Work instructions:
Retype word for word the lines of the data below, from the first to the one bearing "Sennrich, Rico, Barry", with that one included.

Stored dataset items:
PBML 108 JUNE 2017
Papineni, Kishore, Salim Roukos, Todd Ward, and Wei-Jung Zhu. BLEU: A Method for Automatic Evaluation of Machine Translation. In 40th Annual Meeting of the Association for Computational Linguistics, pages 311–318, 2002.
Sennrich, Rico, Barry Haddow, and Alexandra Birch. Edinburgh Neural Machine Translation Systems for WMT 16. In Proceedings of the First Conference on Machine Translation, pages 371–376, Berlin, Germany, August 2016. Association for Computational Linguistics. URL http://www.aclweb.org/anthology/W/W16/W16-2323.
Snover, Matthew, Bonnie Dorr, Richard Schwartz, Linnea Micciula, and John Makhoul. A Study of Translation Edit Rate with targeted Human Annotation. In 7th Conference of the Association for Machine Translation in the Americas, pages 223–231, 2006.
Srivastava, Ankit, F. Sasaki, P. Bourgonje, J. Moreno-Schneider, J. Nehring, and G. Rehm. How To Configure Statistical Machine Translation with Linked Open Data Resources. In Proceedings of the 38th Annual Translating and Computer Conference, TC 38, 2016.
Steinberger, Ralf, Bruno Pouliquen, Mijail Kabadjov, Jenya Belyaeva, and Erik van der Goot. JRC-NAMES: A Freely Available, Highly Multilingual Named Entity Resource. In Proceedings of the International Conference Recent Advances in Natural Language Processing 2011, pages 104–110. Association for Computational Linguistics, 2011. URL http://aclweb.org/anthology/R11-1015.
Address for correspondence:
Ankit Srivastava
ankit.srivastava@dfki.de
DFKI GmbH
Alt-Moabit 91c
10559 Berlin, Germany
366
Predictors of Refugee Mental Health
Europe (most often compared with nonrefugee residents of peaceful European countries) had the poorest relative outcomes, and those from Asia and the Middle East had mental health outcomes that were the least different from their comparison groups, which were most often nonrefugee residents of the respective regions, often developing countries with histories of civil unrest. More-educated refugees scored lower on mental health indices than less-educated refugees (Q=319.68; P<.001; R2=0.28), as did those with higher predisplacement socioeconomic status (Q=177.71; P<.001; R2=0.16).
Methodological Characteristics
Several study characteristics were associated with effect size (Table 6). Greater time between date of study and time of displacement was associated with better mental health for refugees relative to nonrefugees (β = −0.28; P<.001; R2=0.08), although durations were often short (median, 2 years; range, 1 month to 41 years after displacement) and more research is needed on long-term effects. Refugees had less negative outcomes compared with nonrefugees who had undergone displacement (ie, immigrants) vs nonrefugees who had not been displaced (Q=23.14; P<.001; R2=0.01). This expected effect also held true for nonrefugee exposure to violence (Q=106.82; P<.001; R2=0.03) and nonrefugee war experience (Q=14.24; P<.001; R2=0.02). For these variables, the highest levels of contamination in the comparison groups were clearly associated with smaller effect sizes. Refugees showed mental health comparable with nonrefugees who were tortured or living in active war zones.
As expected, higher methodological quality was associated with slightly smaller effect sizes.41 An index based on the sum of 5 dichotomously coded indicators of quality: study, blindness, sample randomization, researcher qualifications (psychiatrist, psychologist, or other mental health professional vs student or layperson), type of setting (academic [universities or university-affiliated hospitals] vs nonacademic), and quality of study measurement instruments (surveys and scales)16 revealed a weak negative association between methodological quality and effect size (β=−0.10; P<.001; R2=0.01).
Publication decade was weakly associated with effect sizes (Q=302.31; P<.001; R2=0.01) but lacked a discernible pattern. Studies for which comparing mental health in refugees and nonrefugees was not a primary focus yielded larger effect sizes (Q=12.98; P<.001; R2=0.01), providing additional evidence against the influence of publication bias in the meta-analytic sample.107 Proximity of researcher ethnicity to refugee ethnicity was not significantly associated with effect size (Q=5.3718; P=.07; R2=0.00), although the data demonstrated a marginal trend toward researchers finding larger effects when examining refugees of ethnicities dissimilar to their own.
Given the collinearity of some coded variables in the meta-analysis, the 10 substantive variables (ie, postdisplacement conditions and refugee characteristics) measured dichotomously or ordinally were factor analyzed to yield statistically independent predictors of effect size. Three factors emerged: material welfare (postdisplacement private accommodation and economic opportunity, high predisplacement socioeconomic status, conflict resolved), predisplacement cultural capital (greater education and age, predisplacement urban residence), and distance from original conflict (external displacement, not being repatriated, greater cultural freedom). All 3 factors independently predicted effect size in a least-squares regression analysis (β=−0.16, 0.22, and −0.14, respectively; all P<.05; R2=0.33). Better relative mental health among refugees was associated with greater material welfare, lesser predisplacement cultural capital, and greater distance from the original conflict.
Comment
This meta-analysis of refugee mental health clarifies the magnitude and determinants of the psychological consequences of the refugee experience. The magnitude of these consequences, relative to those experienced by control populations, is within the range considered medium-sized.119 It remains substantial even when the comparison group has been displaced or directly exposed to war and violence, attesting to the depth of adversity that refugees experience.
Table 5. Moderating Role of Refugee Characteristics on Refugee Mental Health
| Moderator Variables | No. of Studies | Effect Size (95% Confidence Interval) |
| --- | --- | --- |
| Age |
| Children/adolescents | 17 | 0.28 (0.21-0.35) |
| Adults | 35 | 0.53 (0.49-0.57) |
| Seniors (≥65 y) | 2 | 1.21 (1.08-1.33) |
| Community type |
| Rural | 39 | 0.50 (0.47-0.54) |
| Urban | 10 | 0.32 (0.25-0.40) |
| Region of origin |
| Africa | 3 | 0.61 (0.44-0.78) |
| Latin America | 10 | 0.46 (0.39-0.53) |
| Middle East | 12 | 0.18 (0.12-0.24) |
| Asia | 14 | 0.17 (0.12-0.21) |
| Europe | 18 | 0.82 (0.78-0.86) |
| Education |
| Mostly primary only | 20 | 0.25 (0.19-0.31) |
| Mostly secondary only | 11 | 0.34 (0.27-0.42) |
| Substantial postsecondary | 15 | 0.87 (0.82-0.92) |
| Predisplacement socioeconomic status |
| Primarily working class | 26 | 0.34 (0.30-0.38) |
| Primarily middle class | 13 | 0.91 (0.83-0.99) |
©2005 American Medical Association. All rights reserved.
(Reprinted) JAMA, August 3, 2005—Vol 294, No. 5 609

Reply:
PBML 108 JUNE 2017
Papineni, Kishore, Salim Roukos, Todd Ward, and Wei-Jung Zhu. BLEU: A Method for Automatic Evaluation of Machine Translation. In 40th Annual Meeting of the Association for Computational Linguistics, pages 311–318, 2002.
Sennrich, Rico, Barry Haddow, and Alexandra Birch. Edinburgh Neural Machine Translation Systems for WMT 16. In Proceedings of the First Conference on Machine Translation, pages 371–376, Berlin, Germany, August 2016. Association for Computational Linguistics. URL http://www.aclweb.org/anthology/W/W16/W16-2323.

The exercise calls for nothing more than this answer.